This post deals with financial abuse and might be triggering for some readers.
“I’ve started to hide cash,” I told my therapist. It was only small amounts from our grocery budget, but I felt guilty lying to my husband.
“Good,” she replied. “Keep hiding it.”
I hadn’t expected that answer and, for the first time, it registered that perhaps our money situation was more abusive than I’d realised.
Watch: A letter from your future self. Post continues below.
We’d been married for over a decade and from the start, my husband put me in charge of our finances.
He’d gotten himself into massive debt before we met and he had no interest in money, other than spending it.
In the early years, I would try to include him in the weekly budgeting. I’d write down everything we needed to pay and show him my plan. “Are you happy with that?” I’d ask.
He waved me away, not even glancing at the budget book. “I trust you,” he said.
Having managed my own money for years, being in control of the budget suited me. This way I could work out a plan to pay off his debts and build up our savings. Perhaps we could even buy a house one day.

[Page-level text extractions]
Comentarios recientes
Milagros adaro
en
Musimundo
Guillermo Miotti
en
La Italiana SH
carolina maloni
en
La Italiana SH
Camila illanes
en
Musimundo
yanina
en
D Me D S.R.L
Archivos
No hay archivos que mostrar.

* * *

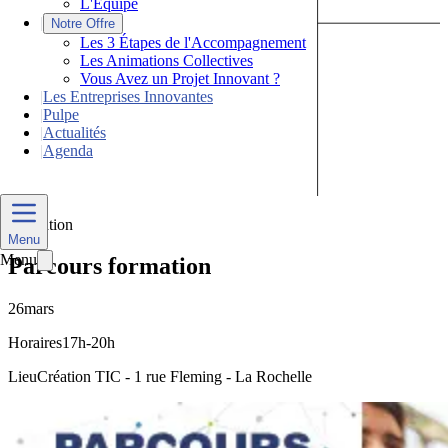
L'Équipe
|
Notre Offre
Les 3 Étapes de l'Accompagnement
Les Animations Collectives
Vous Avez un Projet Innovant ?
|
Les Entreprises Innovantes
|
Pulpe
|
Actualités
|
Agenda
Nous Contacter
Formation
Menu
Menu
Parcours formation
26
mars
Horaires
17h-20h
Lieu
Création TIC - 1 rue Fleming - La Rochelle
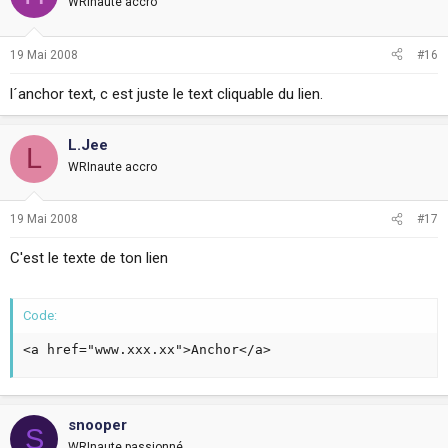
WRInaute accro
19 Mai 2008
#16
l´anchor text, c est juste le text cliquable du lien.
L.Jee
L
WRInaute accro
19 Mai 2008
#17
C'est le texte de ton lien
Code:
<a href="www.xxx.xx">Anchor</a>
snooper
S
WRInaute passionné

*Set of tasks*:
• 1. In the post about financial abuse, list the things the narrator hoped controlling the budget would make possible.
• 2. Continue the post about financial abuse, starting after its last sentence.

*Answers for each item*:
• 1.
- Paying off her husband's debts
- Building up their savings
- Perhaps buying a house one day

• 2.
I wrote down short and long-term financial goals and shared them with my husband. “Sounds good,” he said. And it was, for a little while.
A few years later, I paid off the last of the debt and the balance started to grow in our savings account.
But it didn’t last. He quit his job suddenly, unexpected bills came up, the car broke down, the power bill was higher than we expected... Pretty quickly our savings account zeroed out again.
It had been a few years since my husband had looked at our budget book, but the stress was getting too much to handle on my own.
“We really need to do something,” I said. My husband agreed: we needed to seriously limit our spending.
We discussed an amount of “pocket money” we could afford. We’d get it out in cash to spend however we each wanted. It seemed like a solid plan and I felt my panic subside.